[ACTIONS DEMANDÉES]:
1) Dans l'extrait sur la crise de la dette grecque, de quoi la zone euro est-elle tributaire ?
2) Rédigez la suite du texte sur la crise de la dette grecque, en reprenant juste après sa dernière phrase.

[EXTRAIT CHOISI]:
= = =
Sauver définitivement la Grèce ou se faire une raison et préparer dès maintenant un plan pour organiser la faillite d'Athènes? Cette question, au combien urgente, n'a en fait guère de sens tant la zone euro, tributaire du calendrier et des aléas de la politique intérieure allemande, n'a pas les instruments pour faire face à l'une ou l'autre de ces situations. Pas les moyens de sortir la Grèce durablement de l'ornière – les aides débloquées au coup par coup ne font que repousser les échéances. Pas les moyens non plus d'éviter une contagion aux autres pays endettés dès lors qu'Athènes ferait défaut. Pas encore.
= = =
[DONNÉES BRUTES]:

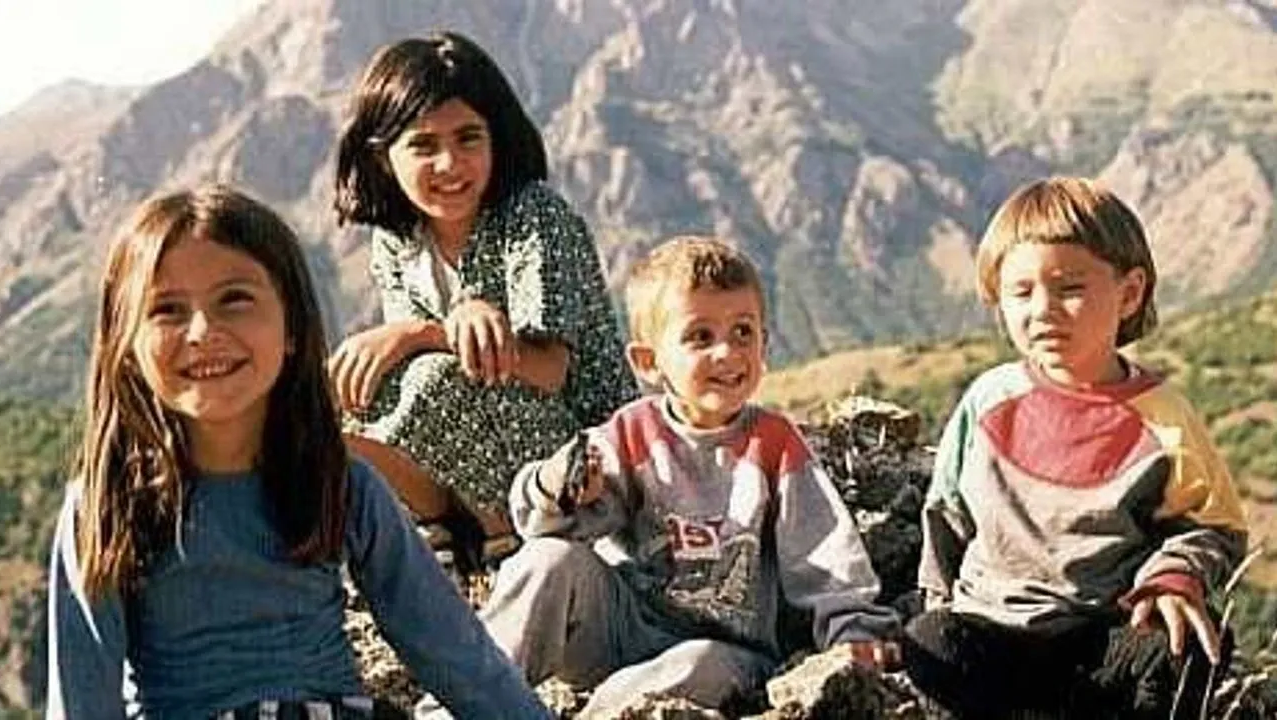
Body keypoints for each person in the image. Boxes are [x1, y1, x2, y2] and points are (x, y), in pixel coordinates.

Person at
= = =
[RÉPONSES PAR NUMÉRO]:
1) Du calendrier et des aléas de la politique intérieure allemande.

2)
Alors, tenir, coûte que coûte, tenir bon, encore un peu. En attendant mieux. En sachant pertinemment que la situation, pendant ce temps, empire. Sans surprise, c'est désormais l'Italie qui est dans le viseur des marchés et des agences de notation. Lundi 19 septembre, la note de Rome a été dégradée d'un cran par Standard & Poor's.

En attendant l'Allemagne…

Autre signe de l'impuissance des dirigeants de la zone euro:

La balle est dans le camp grec, la clef réside dans la mise en œuvre des réformes",

a expliqué lundi Bob Traa, le représentant du FMI pour la Grèce. Athènes, livrée à son sort, doit de nouveau faire des efforts, couper encore et encore dans les dépenses publiques. Une stratégie qui a fait la preuve de son inefficacité. Qu'importe ! Le premier ministre Georges Papandreou envisagerait de tenir un referendum pour, en cas de succès, poursuivre sa politique d'austérité avec les coudées franches. Une rumeur vivement contestée par les autorités héllènes.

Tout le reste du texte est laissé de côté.